→ **List of tasks**
1. In the article on Tesla accepting Bitcoin, copy word for word the passage that begins with the words containing "Unfortunately, most Bitcoin" and ends with "a straightforward way.".
2. Summarize the article on Tesla accepting Bitcoin in two sentences.

Melding the electric-car maker’s fortunes with the energy-intensive cryptocurrency undercuts its purported mission.
Tesla Inc. has begun accepting Bitcoin as payment for vehicles in the U.S. This could be a clever marketing strategy, a way of bolstering the value of the company’s own crypto-bet, or perhaps just something to do. Maybe it’s all three. One thing it isn’t: compatible with Tesla’s green credentials.
“Mining” Bitcoin is energy intensive. The computers competing to log and verify the transactions underpinning, and securing, the cryptocurrency demand electricity — currently as much as used by the entirety of Finland, according to one estimate.
Unfortunately, most Bitcoin mining doesn’t happen in Finland, where power generation is low-carbon. Bitcoin miners, like any other miners, want to keep costs down — and China has some of the cheapest power in the world (roughly half Finland’s industrial tariff, for example). More than two-thirds of Bitcoin mining is believed to occur in China, where coal is the fuel of choice for generating electricity.
A common criticism of electric vehicles is that their plugs are ultimately tethered to fossil-fuel plants, making them less green than advertised. It’s a gotcha well past its prime: Even in China, a passenger EV will, on average, generate 38% lower carbon emissions over its lifetime than a comparable vehicle with an internal combustion engine.
Pay for that EV in Bitcoin, however, and things change — although not in a straightforward way.
It’s impossible to know the exact power consumption and carbon footprint of the Bitcoin mining sector. But Bank of America made some estimates in a report published earlier this month 2 . What was interesting about their analysis was the linkage between Bitcoin’s price and likely emissions.
As with anything else that gets mined, a rising price for Bitcoin attracts more miners. The resulting increase in network complexity is an essential security feature guarding against hackers (also attracted by those rising prices). But this means a corresponding increase in the computation rate of the network; it’s up by an estimated 60% over the past year alone, according to Blockchain.com 3 . This increasing complexity is a treadmill, and one which, despite more efficient mining hardware, causes energy consumption to keep rising.

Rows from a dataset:
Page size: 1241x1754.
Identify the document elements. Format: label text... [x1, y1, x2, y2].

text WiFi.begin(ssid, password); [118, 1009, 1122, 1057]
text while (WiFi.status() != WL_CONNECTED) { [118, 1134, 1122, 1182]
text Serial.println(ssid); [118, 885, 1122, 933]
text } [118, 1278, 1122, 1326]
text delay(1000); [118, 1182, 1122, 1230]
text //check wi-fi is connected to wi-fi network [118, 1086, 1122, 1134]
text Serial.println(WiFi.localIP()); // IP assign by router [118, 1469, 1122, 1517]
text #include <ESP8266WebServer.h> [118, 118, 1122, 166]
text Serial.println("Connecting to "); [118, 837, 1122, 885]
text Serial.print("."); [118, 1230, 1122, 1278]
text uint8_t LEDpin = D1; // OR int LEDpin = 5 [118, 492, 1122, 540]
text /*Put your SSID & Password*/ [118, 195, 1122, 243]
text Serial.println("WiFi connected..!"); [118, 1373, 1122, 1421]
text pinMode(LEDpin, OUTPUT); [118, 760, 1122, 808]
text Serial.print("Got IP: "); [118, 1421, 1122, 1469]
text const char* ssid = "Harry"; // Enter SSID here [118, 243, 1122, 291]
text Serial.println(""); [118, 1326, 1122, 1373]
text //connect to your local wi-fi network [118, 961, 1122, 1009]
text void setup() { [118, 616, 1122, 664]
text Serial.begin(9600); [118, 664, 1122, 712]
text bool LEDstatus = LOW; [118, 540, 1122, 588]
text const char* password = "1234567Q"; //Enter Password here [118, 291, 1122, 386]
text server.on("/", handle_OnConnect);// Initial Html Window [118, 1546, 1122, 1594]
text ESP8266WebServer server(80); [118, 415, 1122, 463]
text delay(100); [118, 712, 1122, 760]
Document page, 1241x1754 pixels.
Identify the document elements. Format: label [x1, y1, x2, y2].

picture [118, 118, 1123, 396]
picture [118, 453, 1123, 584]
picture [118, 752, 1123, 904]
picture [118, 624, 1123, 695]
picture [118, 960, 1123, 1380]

→ **Complete answers**
1.
Unfortunately, most Bitcoin mining doesn’t happen in Finland, where power generation is low-carbon. Bitcoin miners, like any other miners, want to keep costs down — and China has some of the cheapest power in the world (roughly half Finland’s industrial tariff, for example). More than two-thirds of Bitcoin mining is believed to occur in China, where coal is the fuel of choice for generating electricity.
A common criticism of electric vehicles is that their plugs are ultimately tethered to fossil-fuel plants, making them less green than advertised. It’s a gotcha well past its prime: Even in China, a passenger EV will, on average, generate 38% lower carbon emissions over its lifetime than a comparable vehicle with an internal combustion engine.
Pay for that EV in Bitcoin, however, and things change — although not in a straightforward way.

2. Tesla has begun accepting Bitcoin as payment for vehicles in the U.S., a move the article calls incompatible with the company's green credentials. Bitcoin mining is energy intensive, more than two-thirds of it is believed to occur in coal-reliant China, and a rising Bitcoin price attracts more miners and keeps energy consumption rising.